A manifestação dos polícias, ao ouvir o que dela se diz, resume-se a dois pontos. O primeiro é que os manigfestantes romperam o cordão de segurança e invadiram as escadarias do Parlamento e isso é uma excepção que lhes retira autoridade moral para impedirem outros manifestantes de agirem de igual forma. A segunda questão é que desta 'ilegalidade' resultou a demissão do Director Nacional da PSP.

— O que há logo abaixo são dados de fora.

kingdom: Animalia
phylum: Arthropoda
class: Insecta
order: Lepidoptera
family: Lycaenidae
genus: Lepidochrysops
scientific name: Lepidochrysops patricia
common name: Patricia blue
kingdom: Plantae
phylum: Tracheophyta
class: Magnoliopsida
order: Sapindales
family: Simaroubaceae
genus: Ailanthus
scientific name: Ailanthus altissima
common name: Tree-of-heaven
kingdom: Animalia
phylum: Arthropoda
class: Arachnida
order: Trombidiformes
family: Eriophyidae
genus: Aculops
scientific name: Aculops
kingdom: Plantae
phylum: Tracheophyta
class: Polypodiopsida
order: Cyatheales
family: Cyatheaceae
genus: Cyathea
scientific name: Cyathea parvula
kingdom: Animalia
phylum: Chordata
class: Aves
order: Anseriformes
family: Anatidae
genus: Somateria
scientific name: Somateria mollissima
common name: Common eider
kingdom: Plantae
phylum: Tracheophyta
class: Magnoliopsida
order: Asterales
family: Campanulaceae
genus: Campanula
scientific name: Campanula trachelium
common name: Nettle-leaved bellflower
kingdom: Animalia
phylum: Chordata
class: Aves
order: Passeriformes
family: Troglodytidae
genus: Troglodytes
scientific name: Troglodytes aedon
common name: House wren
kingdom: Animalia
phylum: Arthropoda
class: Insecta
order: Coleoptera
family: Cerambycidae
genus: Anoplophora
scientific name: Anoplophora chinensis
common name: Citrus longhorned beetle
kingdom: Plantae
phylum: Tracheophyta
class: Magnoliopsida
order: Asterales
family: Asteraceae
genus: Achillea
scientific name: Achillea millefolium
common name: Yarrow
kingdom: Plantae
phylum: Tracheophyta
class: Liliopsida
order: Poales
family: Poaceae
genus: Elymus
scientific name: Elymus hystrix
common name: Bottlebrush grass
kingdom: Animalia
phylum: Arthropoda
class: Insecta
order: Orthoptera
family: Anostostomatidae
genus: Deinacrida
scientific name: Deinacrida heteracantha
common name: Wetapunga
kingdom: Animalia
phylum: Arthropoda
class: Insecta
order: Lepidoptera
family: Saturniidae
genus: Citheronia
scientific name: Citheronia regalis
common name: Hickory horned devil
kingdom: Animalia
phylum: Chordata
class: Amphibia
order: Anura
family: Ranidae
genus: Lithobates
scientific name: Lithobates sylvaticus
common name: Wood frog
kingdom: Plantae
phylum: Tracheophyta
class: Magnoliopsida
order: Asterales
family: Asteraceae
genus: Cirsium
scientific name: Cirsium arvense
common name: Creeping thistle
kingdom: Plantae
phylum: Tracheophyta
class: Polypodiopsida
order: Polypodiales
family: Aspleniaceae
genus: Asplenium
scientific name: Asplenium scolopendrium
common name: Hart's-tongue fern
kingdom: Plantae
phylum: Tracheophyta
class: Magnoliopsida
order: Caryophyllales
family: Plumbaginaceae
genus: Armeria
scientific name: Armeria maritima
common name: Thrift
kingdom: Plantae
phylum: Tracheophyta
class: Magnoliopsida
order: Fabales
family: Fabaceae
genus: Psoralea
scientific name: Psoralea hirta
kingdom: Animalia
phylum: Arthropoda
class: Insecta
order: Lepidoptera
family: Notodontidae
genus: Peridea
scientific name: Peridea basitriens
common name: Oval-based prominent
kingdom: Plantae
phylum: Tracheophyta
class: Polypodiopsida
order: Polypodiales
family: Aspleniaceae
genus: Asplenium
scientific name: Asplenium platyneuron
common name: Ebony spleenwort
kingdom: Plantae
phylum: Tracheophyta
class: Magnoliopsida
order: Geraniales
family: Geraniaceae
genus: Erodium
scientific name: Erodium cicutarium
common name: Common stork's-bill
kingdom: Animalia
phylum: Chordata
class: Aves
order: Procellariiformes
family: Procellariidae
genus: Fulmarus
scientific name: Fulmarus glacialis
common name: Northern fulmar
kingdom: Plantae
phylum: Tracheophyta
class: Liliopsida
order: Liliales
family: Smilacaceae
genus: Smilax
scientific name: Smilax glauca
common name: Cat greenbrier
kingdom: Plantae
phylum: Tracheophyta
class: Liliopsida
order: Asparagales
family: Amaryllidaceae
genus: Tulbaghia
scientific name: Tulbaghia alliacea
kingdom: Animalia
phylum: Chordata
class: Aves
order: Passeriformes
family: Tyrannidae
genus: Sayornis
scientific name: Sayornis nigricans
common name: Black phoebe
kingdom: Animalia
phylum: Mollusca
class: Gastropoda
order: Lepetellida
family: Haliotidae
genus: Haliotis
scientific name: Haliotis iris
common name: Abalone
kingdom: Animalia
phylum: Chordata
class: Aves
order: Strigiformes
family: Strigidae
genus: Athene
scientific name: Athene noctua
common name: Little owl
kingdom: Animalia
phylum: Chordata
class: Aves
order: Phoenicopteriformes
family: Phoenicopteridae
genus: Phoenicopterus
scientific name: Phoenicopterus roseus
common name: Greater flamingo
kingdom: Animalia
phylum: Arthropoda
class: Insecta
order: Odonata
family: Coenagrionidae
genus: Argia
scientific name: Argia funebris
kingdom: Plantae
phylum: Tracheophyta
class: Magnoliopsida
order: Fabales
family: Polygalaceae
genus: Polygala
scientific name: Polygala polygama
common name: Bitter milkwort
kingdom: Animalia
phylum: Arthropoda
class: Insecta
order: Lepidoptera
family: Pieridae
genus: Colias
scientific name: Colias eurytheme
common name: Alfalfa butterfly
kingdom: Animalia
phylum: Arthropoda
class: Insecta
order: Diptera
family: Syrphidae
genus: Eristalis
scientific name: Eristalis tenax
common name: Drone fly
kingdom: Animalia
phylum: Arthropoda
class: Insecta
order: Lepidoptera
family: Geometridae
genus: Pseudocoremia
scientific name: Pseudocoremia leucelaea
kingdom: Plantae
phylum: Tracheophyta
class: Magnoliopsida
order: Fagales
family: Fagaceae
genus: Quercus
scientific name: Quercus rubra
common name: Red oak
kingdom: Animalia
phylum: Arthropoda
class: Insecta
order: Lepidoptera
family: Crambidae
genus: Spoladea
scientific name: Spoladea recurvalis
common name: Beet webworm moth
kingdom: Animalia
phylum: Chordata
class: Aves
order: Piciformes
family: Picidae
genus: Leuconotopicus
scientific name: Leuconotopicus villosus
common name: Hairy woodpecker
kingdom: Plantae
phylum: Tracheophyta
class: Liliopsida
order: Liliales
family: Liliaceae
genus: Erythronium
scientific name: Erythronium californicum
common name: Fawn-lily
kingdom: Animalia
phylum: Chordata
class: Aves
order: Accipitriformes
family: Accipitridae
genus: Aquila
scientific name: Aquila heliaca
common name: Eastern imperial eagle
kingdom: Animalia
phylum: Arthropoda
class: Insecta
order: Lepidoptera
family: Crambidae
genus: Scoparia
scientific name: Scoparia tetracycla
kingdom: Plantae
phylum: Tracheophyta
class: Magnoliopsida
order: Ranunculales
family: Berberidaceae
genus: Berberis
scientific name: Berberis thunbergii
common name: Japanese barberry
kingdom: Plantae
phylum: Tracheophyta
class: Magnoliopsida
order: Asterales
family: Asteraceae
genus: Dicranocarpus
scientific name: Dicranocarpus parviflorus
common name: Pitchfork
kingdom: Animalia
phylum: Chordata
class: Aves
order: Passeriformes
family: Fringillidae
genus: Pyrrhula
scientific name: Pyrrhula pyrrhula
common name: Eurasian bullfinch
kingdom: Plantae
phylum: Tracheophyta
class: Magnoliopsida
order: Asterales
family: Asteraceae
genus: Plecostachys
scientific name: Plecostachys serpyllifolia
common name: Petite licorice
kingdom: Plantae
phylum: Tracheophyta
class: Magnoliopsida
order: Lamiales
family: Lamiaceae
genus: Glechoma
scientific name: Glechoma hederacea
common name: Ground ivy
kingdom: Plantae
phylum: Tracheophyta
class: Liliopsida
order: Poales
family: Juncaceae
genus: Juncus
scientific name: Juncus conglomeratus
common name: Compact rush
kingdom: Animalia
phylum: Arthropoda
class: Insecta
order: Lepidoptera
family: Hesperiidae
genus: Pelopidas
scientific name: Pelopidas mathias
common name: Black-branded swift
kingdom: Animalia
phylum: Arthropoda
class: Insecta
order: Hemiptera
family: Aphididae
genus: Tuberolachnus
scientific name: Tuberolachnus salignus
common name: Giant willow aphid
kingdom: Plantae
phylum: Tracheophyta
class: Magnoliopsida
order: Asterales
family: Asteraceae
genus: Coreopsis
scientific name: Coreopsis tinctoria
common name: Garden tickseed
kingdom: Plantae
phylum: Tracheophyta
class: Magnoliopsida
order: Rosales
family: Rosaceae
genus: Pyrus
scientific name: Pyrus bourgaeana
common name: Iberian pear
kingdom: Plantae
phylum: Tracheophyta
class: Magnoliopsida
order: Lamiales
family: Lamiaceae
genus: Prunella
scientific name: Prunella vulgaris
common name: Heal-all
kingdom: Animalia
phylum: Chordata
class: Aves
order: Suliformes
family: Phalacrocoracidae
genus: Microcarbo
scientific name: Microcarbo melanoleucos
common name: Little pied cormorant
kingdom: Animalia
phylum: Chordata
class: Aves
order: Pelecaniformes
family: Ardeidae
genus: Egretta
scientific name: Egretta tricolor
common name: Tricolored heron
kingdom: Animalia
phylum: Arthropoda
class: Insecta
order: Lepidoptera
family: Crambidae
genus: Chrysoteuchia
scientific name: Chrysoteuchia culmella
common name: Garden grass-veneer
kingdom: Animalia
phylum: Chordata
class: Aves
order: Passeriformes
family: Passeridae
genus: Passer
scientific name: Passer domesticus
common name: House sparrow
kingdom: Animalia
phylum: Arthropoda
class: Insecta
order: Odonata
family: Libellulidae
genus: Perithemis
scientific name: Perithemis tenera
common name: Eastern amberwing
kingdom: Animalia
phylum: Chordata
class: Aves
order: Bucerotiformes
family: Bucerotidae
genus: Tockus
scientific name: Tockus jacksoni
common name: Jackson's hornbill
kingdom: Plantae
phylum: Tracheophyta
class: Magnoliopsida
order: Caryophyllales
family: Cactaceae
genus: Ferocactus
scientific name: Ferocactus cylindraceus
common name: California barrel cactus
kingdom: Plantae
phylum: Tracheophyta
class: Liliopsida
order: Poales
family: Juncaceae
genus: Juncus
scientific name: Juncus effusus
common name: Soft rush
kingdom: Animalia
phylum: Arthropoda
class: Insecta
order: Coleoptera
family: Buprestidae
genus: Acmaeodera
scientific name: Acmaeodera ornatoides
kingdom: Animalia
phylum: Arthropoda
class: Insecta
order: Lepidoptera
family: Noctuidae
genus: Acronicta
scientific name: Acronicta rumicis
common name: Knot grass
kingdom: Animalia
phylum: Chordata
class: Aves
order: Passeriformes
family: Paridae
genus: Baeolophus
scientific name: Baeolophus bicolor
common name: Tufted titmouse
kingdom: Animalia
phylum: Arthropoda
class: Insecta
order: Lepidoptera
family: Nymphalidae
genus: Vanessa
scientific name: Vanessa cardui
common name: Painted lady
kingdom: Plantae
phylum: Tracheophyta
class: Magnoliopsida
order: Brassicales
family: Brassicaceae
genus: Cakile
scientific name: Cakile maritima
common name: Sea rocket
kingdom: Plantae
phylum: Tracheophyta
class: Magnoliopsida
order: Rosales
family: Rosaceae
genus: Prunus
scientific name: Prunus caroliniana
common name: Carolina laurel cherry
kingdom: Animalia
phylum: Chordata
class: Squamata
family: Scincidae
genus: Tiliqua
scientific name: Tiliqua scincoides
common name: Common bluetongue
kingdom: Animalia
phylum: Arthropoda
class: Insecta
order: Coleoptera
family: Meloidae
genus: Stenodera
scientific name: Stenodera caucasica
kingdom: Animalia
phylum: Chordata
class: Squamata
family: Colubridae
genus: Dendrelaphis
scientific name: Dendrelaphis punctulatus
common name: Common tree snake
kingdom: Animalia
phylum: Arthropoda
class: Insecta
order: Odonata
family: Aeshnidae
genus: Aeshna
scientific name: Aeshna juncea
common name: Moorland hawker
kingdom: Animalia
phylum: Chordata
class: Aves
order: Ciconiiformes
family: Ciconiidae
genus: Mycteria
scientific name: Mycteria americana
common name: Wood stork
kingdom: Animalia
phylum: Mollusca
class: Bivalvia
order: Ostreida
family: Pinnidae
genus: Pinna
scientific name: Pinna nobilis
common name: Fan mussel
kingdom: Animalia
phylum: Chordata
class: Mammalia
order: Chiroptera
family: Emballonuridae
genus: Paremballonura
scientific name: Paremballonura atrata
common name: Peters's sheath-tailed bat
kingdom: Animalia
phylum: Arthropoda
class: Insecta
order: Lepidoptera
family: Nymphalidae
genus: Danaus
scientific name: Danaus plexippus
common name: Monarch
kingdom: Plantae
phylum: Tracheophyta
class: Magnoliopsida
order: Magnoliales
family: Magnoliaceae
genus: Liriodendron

Julgo que são leituras demasiado simplistas daquilo que se passou e está a passar. E revela que hoje a comunicação releva o epifenómeno em vez do fenómeno. A começar pela descrição da manifestação. Estariam nela cerca de dez mil polícias e, como se vê pela imagem, não era maior nem menor do que outras que vemos no mesmo espaço, promovidas por outras organizações e onde são proclamados números avassaladores. Mais de cinquenta mil, mais de cem mil. A verdade é que a grande manifestação dos polícias reduz á insignificância as majestosas manifestações amplamente divulgadas como sendo o país em peso que ali está. E esta manifestação é grande porquê? Porque representa cinquenta mil homens armados. O verdadeiro poder do Estado que tem a obrigação de executar as determinações do poder político e judicial.
Quem viu as imagens com olhos de ver, perceberá com facilidade, que o rompimento das barreiras foi um acto permissivo, quase tacitamente combinado. Quem viu as imagens com olhos de ver, terá percebido que os polícias organizaram aquela vertigem. Chegaram ás portas da Assembleia e, minutos depois, voltaram-lhe as costas e voluntáriamente afastaram-se do local.
Aquela manifestação simbólica de força é, no meu entender, mais preocupante do que o folclore que tem rodeado o evento. O que aquela gente quis dizer é que vamos até onde queremos ir tão só porque nós somos poder. Somos os instrumentos do poder reconhecido no governo, na Assembleia da República e nos Tribunais.
É claro que reconheço que foi uma demonstração de força excessiva e que foi para além do que é permitido a outros manifestantes.  Mas não foi um erro impensado. Foi uma decisão premeditada. E aqui regressamos ao essencial: o que leva todas as forças de segurança e de investigação criminal, que, no conjunto, são um exército poderosissimo a assumir esta posição de confrontação global? Que descontentamento é este tão grande, tão impaciente, tão revoltado, que leva os mais obedientes servidores do Estado, disciplinados para a obediencia, treinados para cumprir missões, a chegar a este patamar de angústia e de desprezo pelo Poder que servem?
Há meses que existe um ruído de fundo que dá conta do descontentamento. As greves dos guardas prisionais, as greves da PJ, as inciativas dentro da PSP e da GNR, não são apenas de motivação remuneratória.  Julgo, até, que as reivindicações salariais são a parte mais pequena do bolo dos protestos. Falta de quadros, falta de meios, degradação das condições de trabalho, incapacidade para responder ás exigências do proprio Estado, falta de renovação das carreiras, em suma, aqueles homens e mulheres estão a viver e a assistir á desagregação das próprias funções que permitem o exercício das suas profissões, ou seja, assegurar a Soberania, a Ordem, a Tranquilidade Pública, o cumprimento das leis, a realização da Justiça. São as testemunhas privilegiadas desta degradação que, pela natureza da sua acção, representam a degradação das suas profissões. Mais do que dinheiro, aquilo que está já em causa é a dignidade institucional e, parece-me, que o Governo tem olhado com displicência para este problema tão grave como complexo. Sem polícias não há Política. É o axioma maior da organização de qualquer Estado soberano. E, por isso, perdermo-nos nas interpretações mais ou menos morais sobre a demissão de um comandante e o rompimento de uma barreira, é tapar o sol com a peneira. É urgente que chegue o bom senso e o Governo perceba que não pode continuar a fazer de conta que esta realidade e esta degradação não existem e a chutar para canto os protestos com meia dúzia de frases convencionais. Amanhã pode ser tarde.